▶ PASSAGE:
------------

More complicated installs involving intricate designs or rooms with unusual shapes or angles may be best left to a professional. Plus, professionals have power tools like miter saws and other equipment that will best cut laminate flooring.

Can installing laminate flooring add value to my home?

New flooring can add value to your home in general, but the value boost depends on the type of laminate installed and what type of flooring was in place before. For example, adding laminate over natural materials like hardwood or ceramic may be detrimental, especially since you cannot refinish laminate like hardwood. 

On the other hand, if the laminate replaces old vinyl, linoleum, or worn-out carpet, new laminate might be preferable, especially if it is high quality and appears similar to natural wood or stone. Buyers with pets or young children may be partial to laminate for its low cost and relatively high durability, and laminate is a popular choice for rentals (especially in coastal areas) for the same reason.

------------

▶ PROVIDED DATA:
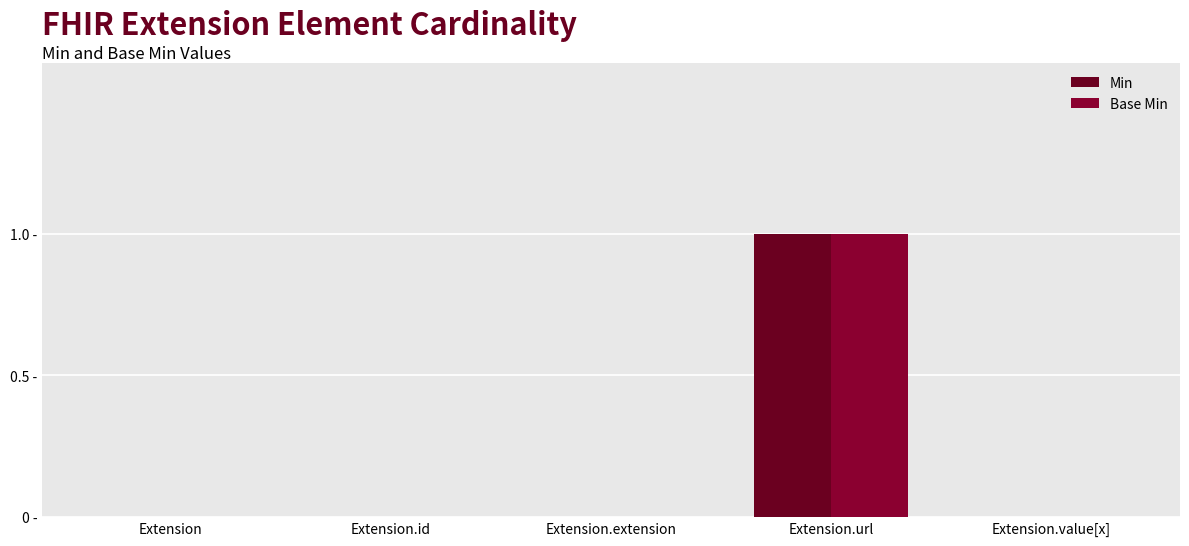

What is the difference between the maximum and minimum values in the Min series?

1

------------

▶ EXERCISES:
A: Which kinds of existing flooring does the passage on laminate flooring say new laminate might be preferable to replace? List all of them.
B: Can you carry the passage on laminate flooring forward from its final sentence?

▶ RESULTS FOR EACH TASK:
A: Old vinyl, linoleum, and worn-out carpet.

B:
Homebuyers generally prefer laminate when installed in high-traffic rooms like kitchens and bathrooms versus living rooms and bedrooms. It tends to be more acceptable in lower-cost homes.

Why should I pick laminate flooring?

There are many reasons to choose laminate over other types of flooring, such as its durability, low maintenance, ease of installation, and relatively affordable price compared to hardwood or other options with a similar appearance.